Clarifying Some Issues for Climate Change

OnTheOutside
3 min readNov 3, 2023

It bothers me how much confusion there still is about what it takes to fight climate change. A recent article in Bloomberg was a case in point. They rank new EV’s by “greenness”. I’m not going to talk about the details of what they call green, but the problem is that the whole idea is wrong. All EV’s are green in the only way that matters, and a ranking by “greenness” just confuses the issue.

I’ll try to be organized about this. First of all, the primary change that has to take place is the replacement of fossil fuels by sustainable sources of power. In practice that comes down to moving everything to the electric grid, with a beefing up of that grid to handle the greatly increased demand and with sustainable sources.

The timescale for this transformation is dictated by a carbon budget-there is only so much more carbon dioxide we can put into the atmosphere before the consequences become catastrophic.
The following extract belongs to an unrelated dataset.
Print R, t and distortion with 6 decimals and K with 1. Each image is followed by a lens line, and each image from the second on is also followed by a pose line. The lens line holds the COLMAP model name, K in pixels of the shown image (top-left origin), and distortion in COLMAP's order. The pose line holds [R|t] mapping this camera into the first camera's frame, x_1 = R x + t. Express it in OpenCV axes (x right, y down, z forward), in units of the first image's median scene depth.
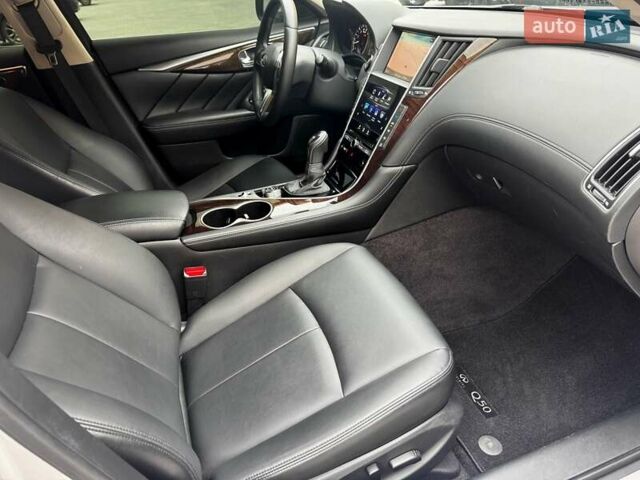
lens RADIAL K [[447.5, 0, 311.4], [0, 447.5, 241.1], [0, 0, 1]] dist [0.090391, -0.185707]
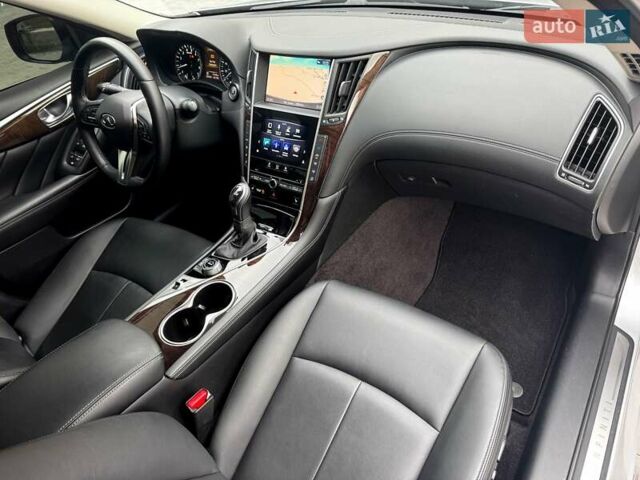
lens RADIAL K [[447.5, 0, 311.4], [0, 447.5, 241.1], [0, 0, 1]] dist [0.090391, -0.185707]
pose [[0.804622, -0.414671, 0.425007, -0.317098], [0.380199, 0.909580, 0.167669, -0.257037], [-0.456106, 0.026677, 0.889526, 0.142549]]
All that carbon dioxide just adds up, and the results continue to get (exponentially) worse. To succeed we have to stop burning fossil fuels before we hit the carbon budget limit. That process has three parts:

  1. Make the electric grid what it has to be: sustainably generated with much more capacity and much better connectivity.
  2. Move all applications to the electrical network. (Note that hydrogen apps fit here since most of the hydrogen will be electrically-generated.)
  3. Cut down on usage for all of the remaining fossil fuel applications.

The first thing to note is that most conservation efforts fit under item #3, so it’s worth stating unequivocally that conservation by itself is not the solution to climate change. It’s only a piece of what has to happen, and the rest is most of the problem. And conservation for EV’s doesn’t fit here at all. Item #1 has to happen for all energy uses, so “greenness” of particular car models is an insignificant blip on a much bigger issue. Finally, it should be obvious that despite what the oil companies tell you, climate change is not primarily a matter of everyone’s personal responsibility: governments have to take large-scale action.
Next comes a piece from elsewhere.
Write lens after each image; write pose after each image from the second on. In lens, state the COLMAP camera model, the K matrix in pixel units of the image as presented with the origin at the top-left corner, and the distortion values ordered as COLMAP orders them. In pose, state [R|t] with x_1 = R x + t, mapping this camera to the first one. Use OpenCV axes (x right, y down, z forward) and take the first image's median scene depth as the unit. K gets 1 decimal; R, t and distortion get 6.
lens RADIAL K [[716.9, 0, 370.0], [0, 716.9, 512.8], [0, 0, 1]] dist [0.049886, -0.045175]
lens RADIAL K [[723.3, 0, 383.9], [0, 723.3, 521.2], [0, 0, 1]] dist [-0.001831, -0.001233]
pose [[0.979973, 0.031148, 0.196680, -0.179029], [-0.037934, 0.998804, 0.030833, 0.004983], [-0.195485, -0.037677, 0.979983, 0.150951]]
It’s worth saying a little more about items 1 and 2. There is quite a lot of #1 that can start now: improving and expanding the capabilities of the network as well as deployments of solar and wind power. There are of course limitations to what we can currently get done. The biggest current issue is in-network energy storage, to handle periods where there isn’t sun or wind. However, this is an area of such active work that one can expect big improvements in the next few years. For that reason it’s fair to regard item #1 as mostly a matter of money and commitment. (That’s not to say there can’t be big contributions from new technologies — such as fusion — as they become available.)

Item #2 is harder. This involves not just familiar issues such as heat pumps but also industrial processes, such as for steel, cement, and plastics. For these there is still research to be done before we can talk about worldwide deployments. Overall this is an area with many different application-specific issues and deployment scenarios, so lots of work has to be organized and done in parallel. Again this goes way beyond individual responsibilities. Note that EV’s fit under item #2-changing to an EV is a contribution regardless of whether your electric utility has done its work yet or not.

Finally there is the international aspect to the whole problem. It’s amazing how much of the discussion of climate change is about us doing our part-as if our atmosphere were somehow detached from everyone else’s. This really needs to sink in: there is only one atmosphere, and we will only succeed if everyone else succeeds too. Helping poorer countries to cope is not a matter of charity; it’s a matter of our own survival. Obviously there are going to be negotiations over whose money gets spent on what, but rich countries are going to have to do what it takes for poor countries to redo their infrastructures. Like it or not we are going to have to help with technology development and deployments worldwide.